Many mice and some touchpads have a middle mouse button. On a mouse with a scroll wheel, you can usually press directly down on the scroll wheel to middle-click. If you don't have a middle mouse button, you can press the left and right mouse buttons at the same time to middle-click.

On touchpads that support multi-finger taps, you can tap with three fingers at once to middle-click. You have to enable tap clicking in the touchpad settings for this to work.

Many applications use middle-click for advanced click shortcuts.

  • In the Activities overview, you can quickly open a new window for an application in its own new workspace with middle-click. Simply middle-click on the application's icon, either in the dash on the left, or in the applications overview. The applications overview is displayed using the grid button in the dash.

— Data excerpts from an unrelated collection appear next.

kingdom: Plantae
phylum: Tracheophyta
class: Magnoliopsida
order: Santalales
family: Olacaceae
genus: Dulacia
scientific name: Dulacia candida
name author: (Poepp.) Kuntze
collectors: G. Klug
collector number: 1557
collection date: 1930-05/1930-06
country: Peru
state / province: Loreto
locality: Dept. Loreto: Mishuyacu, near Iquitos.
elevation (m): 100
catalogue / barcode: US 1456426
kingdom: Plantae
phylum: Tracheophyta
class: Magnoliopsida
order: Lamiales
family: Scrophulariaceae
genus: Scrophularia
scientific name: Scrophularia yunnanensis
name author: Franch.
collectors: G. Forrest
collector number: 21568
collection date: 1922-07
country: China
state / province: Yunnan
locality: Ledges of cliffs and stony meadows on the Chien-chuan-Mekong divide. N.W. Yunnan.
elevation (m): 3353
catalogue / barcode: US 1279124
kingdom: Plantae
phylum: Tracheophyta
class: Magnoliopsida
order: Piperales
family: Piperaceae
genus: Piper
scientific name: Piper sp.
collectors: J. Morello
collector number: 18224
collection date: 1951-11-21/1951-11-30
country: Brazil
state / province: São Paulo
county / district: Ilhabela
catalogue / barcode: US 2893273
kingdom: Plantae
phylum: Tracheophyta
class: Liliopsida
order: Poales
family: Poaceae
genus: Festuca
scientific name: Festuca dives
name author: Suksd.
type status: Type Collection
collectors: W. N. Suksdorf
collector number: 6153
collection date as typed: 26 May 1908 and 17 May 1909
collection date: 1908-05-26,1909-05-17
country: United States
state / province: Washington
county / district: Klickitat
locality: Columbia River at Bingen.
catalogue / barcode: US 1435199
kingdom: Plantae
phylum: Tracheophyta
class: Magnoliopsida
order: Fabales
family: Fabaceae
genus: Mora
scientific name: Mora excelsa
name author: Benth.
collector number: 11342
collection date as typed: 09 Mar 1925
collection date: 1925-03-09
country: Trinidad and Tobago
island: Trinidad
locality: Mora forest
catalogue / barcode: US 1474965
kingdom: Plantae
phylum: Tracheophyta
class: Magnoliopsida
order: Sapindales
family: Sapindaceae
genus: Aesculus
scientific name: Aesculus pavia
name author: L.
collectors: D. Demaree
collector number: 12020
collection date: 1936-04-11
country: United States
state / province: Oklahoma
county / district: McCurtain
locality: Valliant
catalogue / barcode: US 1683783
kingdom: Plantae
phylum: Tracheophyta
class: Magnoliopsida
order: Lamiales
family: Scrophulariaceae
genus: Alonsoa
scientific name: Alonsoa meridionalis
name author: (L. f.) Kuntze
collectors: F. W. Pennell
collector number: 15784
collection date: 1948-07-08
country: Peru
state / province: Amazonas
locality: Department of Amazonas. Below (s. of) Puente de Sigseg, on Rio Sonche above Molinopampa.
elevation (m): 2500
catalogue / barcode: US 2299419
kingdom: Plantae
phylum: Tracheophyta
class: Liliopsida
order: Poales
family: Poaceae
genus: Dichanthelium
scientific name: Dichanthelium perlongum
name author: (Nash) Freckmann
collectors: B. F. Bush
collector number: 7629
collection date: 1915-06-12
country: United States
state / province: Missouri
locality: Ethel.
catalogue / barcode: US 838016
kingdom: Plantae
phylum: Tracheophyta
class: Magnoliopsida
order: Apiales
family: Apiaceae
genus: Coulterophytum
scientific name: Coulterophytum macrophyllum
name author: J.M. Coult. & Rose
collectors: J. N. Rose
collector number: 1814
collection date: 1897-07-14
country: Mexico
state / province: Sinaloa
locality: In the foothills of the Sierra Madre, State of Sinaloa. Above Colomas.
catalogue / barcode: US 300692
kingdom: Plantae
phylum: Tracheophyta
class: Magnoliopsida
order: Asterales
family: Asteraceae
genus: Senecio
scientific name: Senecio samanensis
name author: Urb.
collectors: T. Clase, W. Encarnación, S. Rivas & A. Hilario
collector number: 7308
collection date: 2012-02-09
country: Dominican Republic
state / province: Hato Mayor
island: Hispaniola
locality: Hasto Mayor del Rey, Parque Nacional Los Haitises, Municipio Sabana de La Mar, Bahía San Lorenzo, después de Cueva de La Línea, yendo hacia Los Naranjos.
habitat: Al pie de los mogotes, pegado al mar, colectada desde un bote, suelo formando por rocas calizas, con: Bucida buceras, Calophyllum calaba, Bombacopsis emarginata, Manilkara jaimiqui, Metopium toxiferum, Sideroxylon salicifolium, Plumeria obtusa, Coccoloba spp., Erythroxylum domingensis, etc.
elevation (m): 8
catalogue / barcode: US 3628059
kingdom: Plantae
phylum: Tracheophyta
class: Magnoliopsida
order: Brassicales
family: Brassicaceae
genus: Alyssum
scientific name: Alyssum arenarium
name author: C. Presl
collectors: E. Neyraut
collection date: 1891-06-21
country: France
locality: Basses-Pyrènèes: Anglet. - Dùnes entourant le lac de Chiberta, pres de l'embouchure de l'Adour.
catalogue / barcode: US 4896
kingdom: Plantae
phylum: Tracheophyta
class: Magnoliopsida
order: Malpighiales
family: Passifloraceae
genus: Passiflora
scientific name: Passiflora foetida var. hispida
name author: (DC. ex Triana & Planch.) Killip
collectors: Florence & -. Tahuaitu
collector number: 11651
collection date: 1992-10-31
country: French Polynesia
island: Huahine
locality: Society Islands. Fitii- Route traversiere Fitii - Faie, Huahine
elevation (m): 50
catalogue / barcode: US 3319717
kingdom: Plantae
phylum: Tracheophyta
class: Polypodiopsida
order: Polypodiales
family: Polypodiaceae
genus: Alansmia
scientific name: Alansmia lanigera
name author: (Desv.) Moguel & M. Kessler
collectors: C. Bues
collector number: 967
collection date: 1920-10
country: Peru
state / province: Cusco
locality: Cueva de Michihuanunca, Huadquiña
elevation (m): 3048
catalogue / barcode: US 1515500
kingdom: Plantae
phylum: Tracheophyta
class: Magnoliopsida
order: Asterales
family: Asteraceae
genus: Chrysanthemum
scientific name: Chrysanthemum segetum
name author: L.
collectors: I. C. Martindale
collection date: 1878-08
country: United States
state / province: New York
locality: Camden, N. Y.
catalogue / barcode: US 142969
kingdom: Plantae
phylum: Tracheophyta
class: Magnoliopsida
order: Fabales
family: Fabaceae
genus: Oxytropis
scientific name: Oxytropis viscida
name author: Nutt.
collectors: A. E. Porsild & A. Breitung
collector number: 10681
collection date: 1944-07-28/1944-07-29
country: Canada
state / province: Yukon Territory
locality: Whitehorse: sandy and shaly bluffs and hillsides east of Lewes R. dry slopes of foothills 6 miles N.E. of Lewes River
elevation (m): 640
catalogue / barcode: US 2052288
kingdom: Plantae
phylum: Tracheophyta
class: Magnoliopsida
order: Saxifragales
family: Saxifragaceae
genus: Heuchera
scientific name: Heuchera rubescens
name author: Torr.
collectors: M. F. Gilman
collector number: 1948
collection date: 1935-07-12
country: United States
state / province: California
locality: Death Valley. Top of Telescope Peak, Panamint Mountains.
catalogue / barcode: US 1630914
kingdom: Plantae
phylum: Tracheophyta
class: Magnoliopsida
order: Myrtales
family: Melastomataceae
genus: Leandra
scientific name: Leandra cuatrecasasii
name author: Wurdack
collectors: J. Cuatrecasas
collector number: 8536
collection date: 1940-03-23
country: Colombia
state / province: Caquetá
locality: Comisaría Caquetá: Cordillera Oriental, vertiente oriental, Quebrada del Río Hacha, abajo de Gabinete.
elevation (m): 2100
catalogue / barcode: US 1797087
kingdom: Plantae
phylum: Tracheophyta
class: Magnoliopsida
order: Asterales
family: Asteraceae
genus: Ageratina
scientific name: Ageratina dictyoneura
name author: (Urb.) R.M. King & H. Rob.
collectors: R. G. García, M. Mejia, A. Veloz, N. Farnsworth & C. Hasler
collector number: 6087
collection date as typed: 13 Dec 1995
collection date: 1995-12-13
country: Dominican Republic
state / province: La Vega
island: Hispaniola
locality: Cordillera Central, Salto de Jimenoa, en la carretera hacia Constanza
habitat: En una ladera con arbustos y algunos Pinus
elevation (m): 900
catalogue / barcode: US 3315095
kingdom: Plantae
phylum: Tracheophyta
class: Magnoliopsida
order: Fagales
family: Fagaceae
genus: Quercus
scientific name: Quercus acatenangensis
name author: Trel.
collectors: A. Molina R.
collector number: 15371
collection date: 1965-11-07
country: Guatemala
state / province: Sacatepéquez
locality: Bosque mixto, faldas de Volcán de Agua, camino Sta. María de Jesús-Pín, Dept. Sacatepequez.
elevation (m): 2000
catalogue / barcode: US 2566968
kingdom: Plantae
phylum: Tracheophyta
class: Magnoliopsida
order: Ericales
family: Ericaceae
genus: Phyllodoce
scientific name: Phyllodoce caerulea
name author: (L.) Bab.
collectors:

  • Most web browsers allow you to open links in tabs quickly with the middle mouse button. Just click any link with your middle mouse button, and it will open in a new tab. Be careful clicking the link in the Firefox web browser, though. In Firefox, if you middle-click anywhere except on a link, it will try to load your selected text as a URL, as if you used middle-click to paste it to the location bar and pressed Enter.

  • In the file manager, middle-click serves two roles. If you middle-click a folder, it will open in a new tab. This mimics the behavior of popular web browsers. If you middle-click a file, it will open the file, just as if you had double-clicked.

Some specialized applications allow you to use the middle mouse button for other functions. Search your application's help for middle-click or middle mouse button.